- Born: Robert Titus c. 1600 St. Katherine's, London, England
- Died: 1672 Huntington, Long Island, USA
- Spouse: Hannah
- Children: John, Edmond, Samuel, Susanna, Abiel and Content

= Robert Titus (colonist) =

English colonist in the United States

Robert Titus (c. 1600 – 1672) was the first Titus immigrant from England to America and is the progenitor of many of the Tituses in America today. After living 19 years in Brookline, Weymouth and Rehoboth, Titus was warned out of Massachusetts in 1654; and moved to Long Island.

==Emigration==
Robert Titus sailed from St. Katherine's, London, aboard the ship Hopewell on April 3, 1635, with his wife, Hannah, and two sons. The family arrived in the Massachusetts Bay Colony port of Boston; and Robert was granted land in Muddy River, the present town of Brookline, Massachusetts. They lived in Brookline for two or three years and then moved to the town of Weymouth. Robert's land in Weymouth is described in the town records and is printed on page 274 of The History of Weymouth:

Six acres in the plaine 3 of them first giuen to George Allin 3 to Arthure Warren bounded on the East with a highwaie on the west and north with high waies on the south with the land of John Ozborne

ffower acres on the other side first giuen to James Ludden the greate swampe being on the west and south of it

One acre of ffresh marsh at his dore beinge at the north end of the greate swampe.

==Banishment==

Coat of Arms of Robert Titus

Robert and his family belonged to the Church of Weymouth where Rev. Samuel Newman was pastor from 1639 to 1643. In 1643 Rev. Newman and most of his parishioners, including the Titus family, moved out of Weymouth and settled to the southwest and ultimately founded Rehoboth, Massachusetts.
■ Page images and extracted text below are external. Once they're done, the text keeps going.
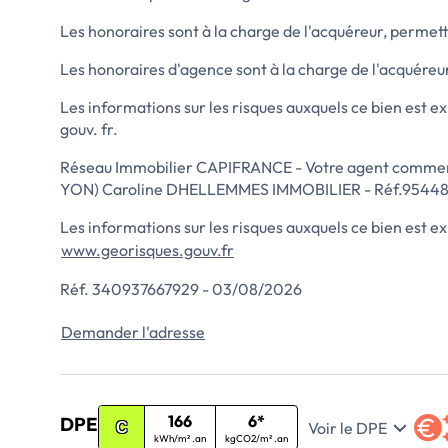
Les honoraires sont à la charge de l'acquéreur, permetta
Les honoraires d'agence sont à la charge de l'acquéreur
Les informations sur les risques auxquels ce bien est ex
gouv. fr.
Réseau Immobilier CAPIFRANCE - Votre agent commer
YON) Caroline DHELLEMMES IMMOBILIER - Réf.9544
Les informations sur les risques auxquels ce bien est ex
www.georisques.gouv.fr
Réf. 340937667929 - 03/08/2026
Demander l'adresse
166
6*
DPE
Voir le DPE
C
kWh/m² .an
kgCO2/m² .an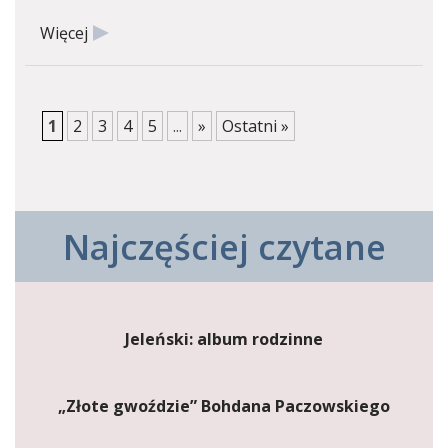
Więcej
1
2
3
4
5
...
»
Ostatni »
Najczęściej czytane
Jeleński: album rodzinne
„Złote gwoździe” Bohdana Paczowskiego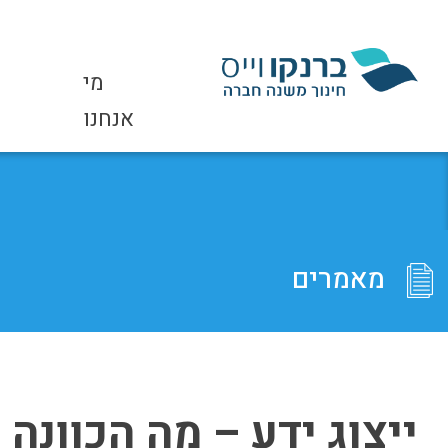
מי
אנחנו
מאמרים
ייצוג ידע – מה הכוונה 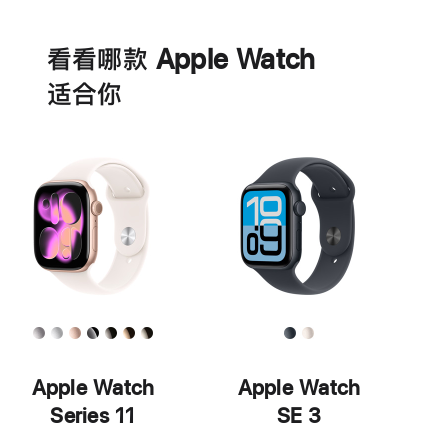
电
池
看看哪款 Apple Watch
适‍合‍你
Apple Watch
Apple Watch
Series 11
SE 3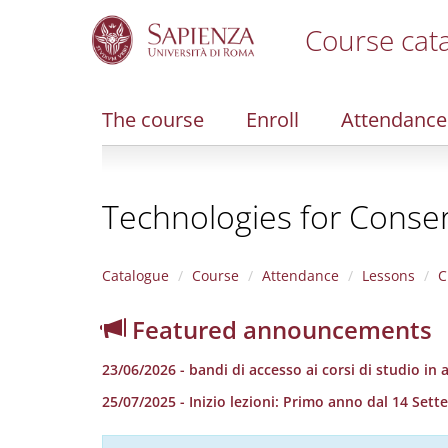
Course cat
S
k
i
The course
Enroll
Attendance
p
t
o
m
Technologies for Conser
a
i
n
c
Catalogue
Course
Attendance
Lessons
C
o
n
Featured announcements
t
e
23/06/2026 - bandi di accesso ai corsi di studio in
n
t
25/07/2025 - Inizio lezioni: Primo anno dal 14 S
Despite Robert's importance in Rehoboth community, he began to have problems with his fellow townsmen. On June 6, 1654, he was told to move his family out of the Plymouth Colony for allowing Abner Ordway and family, "persons of evil fame", to live in his home. The practice of banishing a family from the colony was known as a "Warning Out Notice;" and the warning out of the Titus family was the first recorded in the Plymouth Colony Record (22. p. 52)

Robert took his family to Long Island in the summer of 1654 where his son Edmond had moved about 1650 to later become a Quaker. They settled near Oyster Bay in Huntington, Long Island. Robert's oldest son John was a land holder in Rehoboth in 1654 and remained there when his father moved to Long Island.

==Death==
Robert Titus died in 1672 in Huntington, LI. His wife Hannah's will was then drawn up, and read upon her death in 1679. The following will of Hannah Titus made at Huntington, L.I. in 1672 makes no mention of her husband. The original is on file in the office of the Clerk of the Court of Appeals, in Albany, N.Y.:

May 14th 1672. The last Will and testament of Hanna Titus, being in prefit memory, I bequeth my sowl to God that gave it, and my body to the earth, and for my Estate I depose of it as followeth:- Imprimis I give to my sonn Content my house and all my land; and out of the forsaid house and Lands I give to my sonn Johnn tenn poundes, which my son Content is to pay him. And also I give to my son John my mare, and to my son Edmond I give a horse, and to my son Samuel a browne cow, and a yearlen stear, and I give to my son Samuel's wife my warming pan, and to my son Abialle's wife my smothing yron and to my son Contente's wife my Skimar, and for what remnantes of sarg and cloth I have, my will is, that it be equally divided among all my children, and to my dafter Susana I give my sarg hoode, and for all the rest of my estate within the house and without it, I give to my sun Abiall and Content to be equally divided between them two, and to this my will I set my hand in the presence of

Richard Williames the H marke of
Thomas Skidmore Hana Titus

Richard Williames being one of the witnesses to this will have given his oath to the truth of it before me
Jonas Wood this 28 of May '79

Thomas Skidmore being a witness to ye wth in written will doth declare in ye presence of God to ye truth of it before me
Issac Platt, Constable
In the absence of ye Justice. Huntington, December ye 17th 1679.